Ausgewählter Auszug:
Dies- und jenseits der Ritze

Frauenemanzipation ist ein Trend dieser Gesellschaft, Pornografisierung der Medien ein anderer. Und arte lässt Frauen und Männer ab 20.45 Uhr einen Themenabend lang über Sex reden

von PHILIPP SCHULZ

Gerade erst hatten wir uns befriedigt zurückgelehnt. Die Deutschen zeigten Focus-Fakten zufolge noch vor einem Jahr „neue Gelassenheit“ in Sachen Sex, und wenigstens den Franzosen bescheinigten Umfragen gerade noch ausreichende Koitushäufigkeit. Doch gute Nachrichten machen misstrauisch. Ausgerechnet in unserem entfremdeten Leben soll es Oasen der Sinnlichkeit geben? Da wittert auch der deutsch-französische Kleinsender arte Betrug und will mit einem Themenabend „gehörig an der Fassade scheinbarer Zufriedenheit“ rütteln: „Frauen reden über Sex“, heißt die erste Doku, „Männer reden über Sex“ die zweite – und der Themenabend nennt sich „Noch Lust auf Sex?“.

Zuerst also die Frauen: Sechs an der Zahl – aus Frankreich und Deutschland und zwischen 25 und 65 Jahre alt – berichten (ab 20.45 Uhr) vor Fabrice Gardels Kamera von ihren sexuellen Erfahrungen und Wünschen. Die intimen Berichte berühren Themen, die alle Welt aus Frauenzeitschriften kennt – etwa Lustlosigkeit nach der Geburt der Kinder oder Treue trotz sexueller Langeweile. Doch auch Orales und Anales sind für Henriette, Isabelle, Johanna, Michèle usw. ebenso wenig ein Tabu wie (jedenfalls für eine von ihnen) der Gang in den Swinger-Club. So richtig zufrieden wirken sie dennoch nicht – und sei es bloß, weil das Eingeständnis eigener Schwierigkeiten im Bett dem bequemen Klischee vom gefühl- und rücksichtslosen Mann zuwiderläuft. Nur die lockerste der Frauen gibt zu, sich notfalls selbst zu befriedigen.

Aufgaben und Übungen:
A. Beantworten Sie anhand des Artikels über den arte-Themenabend kurz die folgenden Fragen:
(i) Unter welchem Titel läuft der Themenabend?
(ii) Wie alt sind die sechs Frauen, die in der ersten Doku berichten?
(iii) Vor wessen Kamera erzählen sie von ihren Erfahrungen und Wünschen?
B. Übertragen Sie den Quelltext sämtlicher Datensätze Zeichen für Zeichen und ohne jede Änderung.
Der Artikel und die Datensätze haben inhaltlich nichts miteinander zu tun.

Datensätze:

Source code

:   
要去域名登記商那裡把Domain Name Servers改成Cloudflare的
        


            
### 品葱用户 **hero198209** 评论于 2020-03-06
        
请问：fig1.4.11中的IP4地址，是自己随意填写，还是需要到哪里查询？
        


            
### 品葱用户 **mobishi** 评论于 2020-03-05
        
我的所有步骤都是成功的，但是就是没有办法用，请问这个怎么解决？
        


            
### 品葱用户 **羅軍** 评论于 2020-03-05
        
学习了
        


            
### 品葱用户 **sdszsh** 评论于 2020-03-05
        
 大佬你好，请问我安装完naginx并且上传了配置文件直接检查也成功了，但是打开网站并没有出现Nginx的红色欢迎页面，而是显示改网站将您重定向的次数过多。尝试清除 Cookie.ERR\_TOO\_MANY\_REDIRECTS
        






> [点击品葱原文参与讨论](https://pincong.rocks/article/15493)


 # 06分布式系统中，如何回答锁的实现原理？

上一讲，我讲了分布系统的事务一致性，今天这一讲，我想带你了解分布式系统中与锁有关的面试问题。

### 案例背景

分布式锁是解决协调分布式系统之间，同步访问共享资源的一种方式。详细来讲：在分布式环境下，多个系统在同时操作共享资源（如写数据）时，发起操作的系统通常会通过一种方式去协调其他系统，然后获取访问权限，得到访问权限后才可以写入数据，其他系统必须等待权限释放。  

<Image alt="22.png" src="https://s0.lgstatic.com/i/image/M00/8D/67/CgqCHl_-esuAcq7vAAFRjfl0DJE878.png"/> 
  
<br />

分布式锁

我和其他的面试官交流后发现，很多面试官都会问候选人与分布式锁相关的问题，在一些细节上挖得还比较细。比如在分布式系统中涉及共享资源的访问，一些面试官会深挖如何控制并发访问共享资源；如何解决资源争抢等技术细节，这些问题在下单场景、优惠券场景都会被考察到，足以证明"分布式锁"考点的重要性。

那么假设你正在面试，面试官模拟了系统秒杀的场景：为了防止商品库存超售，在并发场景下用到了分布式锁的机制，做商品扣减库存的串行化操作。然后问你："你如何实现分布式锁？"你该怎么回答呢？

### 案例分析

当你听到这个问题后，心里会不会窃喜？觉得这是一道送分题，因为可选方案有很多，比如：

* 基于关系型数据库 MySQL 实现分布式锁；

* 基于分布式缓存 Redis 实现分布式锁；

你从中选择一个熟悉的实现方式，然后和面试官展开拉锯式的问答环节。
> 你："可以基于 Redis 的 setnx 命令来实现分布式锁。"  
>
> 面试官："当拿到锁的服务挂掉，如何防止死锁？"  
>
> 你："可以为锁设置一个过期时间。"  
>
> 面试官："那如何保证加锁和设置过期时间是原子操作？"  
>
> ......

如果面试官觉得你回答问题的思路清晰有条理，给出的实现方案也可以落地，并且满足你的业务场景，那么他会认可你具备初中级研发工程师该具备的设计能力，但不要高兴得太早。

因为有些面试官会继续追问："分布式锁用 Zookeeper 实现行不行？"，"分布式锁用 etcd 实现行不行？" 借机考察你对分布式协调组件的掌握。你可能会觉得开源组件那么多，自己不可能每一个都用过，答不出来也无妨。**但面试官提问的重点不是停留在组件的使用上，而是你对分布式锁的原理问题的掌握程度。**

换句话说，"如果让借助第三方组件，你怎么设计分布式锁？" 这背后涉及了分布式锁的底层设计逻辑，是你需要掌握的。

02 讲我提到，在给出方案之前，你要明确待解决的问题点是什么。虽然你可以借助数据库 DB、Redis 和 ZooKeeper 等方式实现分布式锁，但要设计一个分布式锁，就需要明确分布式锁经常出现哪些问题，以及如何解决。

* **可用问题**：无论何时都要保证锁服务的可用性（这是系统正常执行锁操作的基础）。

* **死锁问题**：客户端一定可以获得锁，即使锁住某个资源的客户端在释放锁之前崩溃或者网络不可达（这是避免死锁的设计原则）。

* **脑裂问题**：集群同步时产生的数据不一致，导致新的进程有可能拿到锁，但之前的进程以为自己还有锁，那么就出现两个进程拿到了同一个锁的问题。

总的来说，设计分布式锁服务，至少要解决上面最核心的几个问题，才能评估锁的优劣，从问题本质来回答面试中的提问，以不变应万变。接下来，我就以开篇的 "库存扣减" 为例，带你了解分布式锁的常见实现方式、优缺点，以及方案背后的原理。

Lösungen folgen:
A.
(i) „Noch Lust auf Sex?“
(ii) Zwischen 25 und 65 Jahre.
(iii) Vor der Kamera von Fabrice Gardel.

B.
Source code

:   
要去域名登記商那裡把Domain Name Servers改成Cloudflare的
        


            
### 品葱用户 **hero198209** 评论于 2020-03-06
        
请问：fig1.4.11中的IP4地址，是自己随意填写，还是需要到哪里查询？
        


            
### 品葱用户 **mobishi** 评论于 2020-03-05
        
我的所有步骤都是成功的，但是就是没有办法用，请问这个怎么解决？
        


            
### 品葱用户 **羅軍** 评论于 2020-03-05
        
学习了
        


            
### 品葱用户 **sdszsh** 评论于 2020-03-05
        
 大佬你好，请问我安装完naginx并且上传了配置文件直接检查也成功了，但是打开网站并没有出现Nginx的红色欢迎页面，而是显示改网站将您重定向的次数过多。尝试清除 Cookie.ERR\_TOO\_MANY\_REDIRECTS
        






> [点击品葱原文参与讨论](https://pincong.rocks/article/15493)


 # 06分布式系统中，如何回答锁的实现原理？

上一讲，我讲了分布系统的事务一致性，今天这一讲，我想带你了解分布式系统中与锁有关的面试问题。

### 案例背景

分布式锁是解决协调分布式系统之间，同步访问共享资源的一种方式。详细来讲：在分布式环境下，多个系统在同时操作共享资源（如写数据）时，发起操作的系统通常会通过一种方式去协调其他系统，然后获取访问权限，得到访问权限后才可以写入数据，其他系统必须等待权限释放。  

<Image alt="22.png" src="https://s0.lgstatic.com/i/image/M00/8D/67/CgqCHl_-esuAcq7vAAFRjfl0DJE878.png"/> 
  
<br />

分布式锁

我和其他的面试官交流后发现，很多面试官都会问候选人与分布式锁相关的问题，在一些细节上挖得还比较细。比如在分布式系统中涉及共享资源的访问，一些面试官会深挖如何控制并发访问共享资源；如何解决资源争抢等技术细节，这些问题在下单场景、优惠券场景都会被考察到，足以证明"分布式锁"考点的重要性。

那么假设你正在面试，面试官模拟了系统秒杀的场景：为了防止商品库存超售，在并发场景下用到了分布式锁的机制，做商品扣减库存的串行化操作。然后问你："你如何实现分布式锁？"你该怎么回答呢？

### 案例分析

当你听到这个问题后，心里会不会窃喜？觉得这是一道送分题，因为可选方案有很多，比如：

* 基于关系型数据库 MySQL 实现分布式锁；

* 基于分布式缓存 Redis 实现分布式锁；

你从中选择一个熟悉的实现方式，然后和面试官展开拉锯式的问答环节。
> 你："可以基于 Redis 的 setnx 命令来实现分布式锁。"  
>
> 面试官："当拿到锁的服务挂掉，如何防止死锁？"  
>
> 你："可以为锁设置一个过期时间。"  
>
> 面试官："那如何保证加锁和设置过期时间是原子操作？"  
>
> ......

如果面试官觉得你回答问题的思路清晰有条理，给出的实现方案也可以落地，并且满足你的业务场景，那么他会认可你具备初中级研发工程师该具备的设计能力，但不要高兴得太早。

因为有些面试官会继续追问："分布式锁用 Zookeeper 实现行不行？"，"分布式锁用 etcd 实现行不行？" 借机考察你对分布式协调组件的掌握。你可能会觉得开源组件那么多，自己不可能每一个都用过，答不出来也无妨。**但面试官提问的重点不是停留在组件的使用上，而是你对分布式锁的原理问题的掌握程度。**

换句话说，"如果让借助第三方组件，你怎么设计分布式锁？" 这背后涉及了分布式锁的底层设计逻辑，是你需要掌握的。

02 讲我提到，在给出方案之前，你要明确待解决的问题点是什么。虽然你可以借助数据库 DB、Redis 和 ZooKeeper 等方式实现分布式锁，但要设计一个分布式锁，就需要明确分布式锁经常出现哪些问题，以及如何解决。

* **可用问题**：无论何时都要保证锁服务的可用性（这是系统正常执行锁操作的基础）。

* **死锁问题**：客户端一定可以获得锁，即使锁住某个资源的客户端在释放锁之前崩溃或者网络不可达（这是避免死锁的设计原则）。

* **脑裂问题**：集群同步时产生的数据不一致，导致新的进程有可能拿到锁，但之前的进程以为自己还有锁，那么就出现两个进程拿到了同一个锁的问题。

总的来说，设计分布式锁服务，至少要解决上面最核心的几个问题，才能评估锁的优劣，从问题本质来回答面试中的提问，以不变应万变。接下来，我就以开篇的 "库存扣减" 为例，带你了解分布式锁的常见实现方式、优缺点，以及方案背后的原理。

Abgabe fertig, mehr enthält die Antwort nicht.